MATERIAL SUPPLIED
──────────

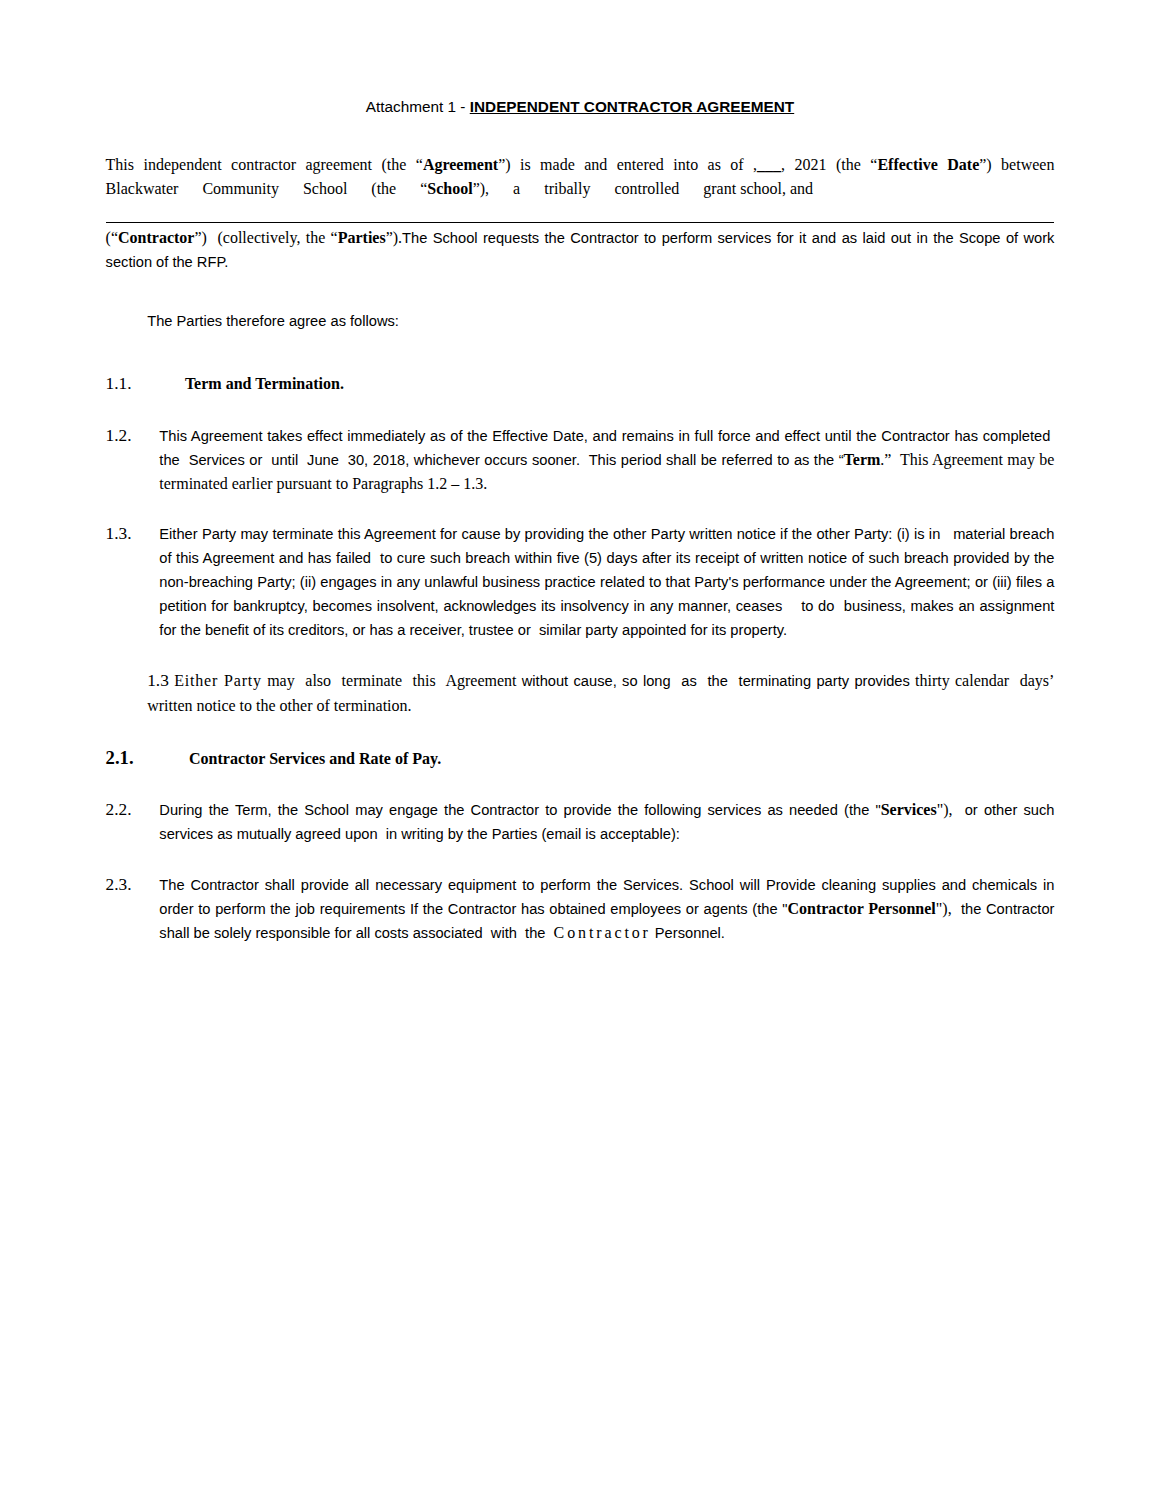Attachment 1 - INDEPENDENT CONTRACTOR AGREEMENT
This independent contractor agreement (the “Agreement”) is made and entered into as of ,___, 2021 (the “Effective Date”) between Blackwater Community School (the “School”), a tribally controlled grant school, and
(“Contractor”) (collectively, the “Parties”).The School requests the Contractor to perform services for it and as laid out in the Scope of work section of the RFP.
The Parties therefore agree as follows:
1.1.
Term and Termination.
1.2.
This Agreement takes effect immediately as of the Effective Date, and remains in full force and effect until the Contractor has completed the Services or until June 30, 2018, whichever occurs sooner. This period shall be referred to as the “Term.” This Agreement may be terminated earlier pursuant to Paragraphs 1.2 – 1.3.
1.3.
Either Party may terminate this Agreement for cause by providing the other Party written notice if the other Party: (i) is in material breach of this Agreement and has failed to cure such breach within five (5) days after its receipt of written notice of such breach provided by the non-breaching Party; (ii) engages in any unlawful business practice related to that Party's performance under the Agreement; or (iii) files a petition for bankruptcy, becomes insolvent, acknowledges its insolvency in any manner, ceases to do business, makes an assignment for the benefit of its creditors, or has a receiver, trustee or similar party appointed for its property.
1.3 Either Party may also terminate this Agreement without cause, so long as the terminating party provides thirty calendar days’ written notice to the other of termination.
2.1.
Contractor Services and Rate of Pay.
2.2.
During the Term, the School may engage the Contractor to provide the following services as needed (the "Services"), or other such services as mutually agreed upon in writing by the Parties (email is acceptable):
2.3.
The Contractor shall provide all necessary equipment to perform the Services. School will Provide cleaning supplies and chemicals in order to perform the job requirements If the Contractor has obtained employees or agents (the "Contractor Personnel"), the Contractor shall be solely responsible for all costs associated with the Contractor Personnel.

──────────

WORK REQUEST
Reproduce the data in full. Do not carry over any picture.

EXERCISE SOLUTION
Attachment 1 - INDEPENDENT CONTRACTOR AGREEMENT
This independent contractor agreement (the “Agreement”) is made and entered into as of ,___, 2021 (the “Effective Date”) between Blackwater Community School (the “School”), a tribally controlled grant school, and
(“Contractor”) (collectively, the “Parties”).The School requests the Contractor to perform services for it and as laid out in the Scope of work section of the RFP.
The Parties therefore agree as follows:
1.1.
Term and Termination.
1.2.
This Agreement takes effect immediately as of the Effective Date, and remains in full force and effect until the Contractor has completed the Services or until June 30, 2018, whichever occurs sooner. This period shall be referred to as the “Term.” This Agreement may be terminated earlier pursuant to Paragraphs 1.2 – 1.3.
1.3.
Either Party may terminate this Agreement for cause by providing the other Party written notice if the other Party: (i) is in material breach of this Agreement and has failed to cure such breach within five (5) days after its receipt of written notice of such breach provided by the non-breaching Party; (ii) engages in any unlawful business practice related to that Party's performance under the Agreement; or (iii) files a petition for bankruptcy, becomes insolvent, acknowledges its insolvency in any manner, ceases to do business, makes an assignment for the benefit of its creditors, or has a receiver, trustee or similar party appointed for its property.
1.3 Either Party may also terminate this Agreement without cause, so long as the terminating party provides thirty calendar days’ written notice to the other of termination.
2.1.
Contractor Services and Rate of Pay.
2.2.
During the Term, the School may engage the Contractor to provide the following services as needed (the "Services"), or other such services as mutually agreed upon in writing by the Parties (email is acceptable):
2.3.
The Contractor shall provide all necessary equipment to perform the Services. School will Provide cleaning supplies and chemicals in order to perform the job requirements If the Contractor has obtained employees or agents (the "Contractor Personnel"), the Contractor shall be solely responsible for all costs associated with the Contractor Personnel.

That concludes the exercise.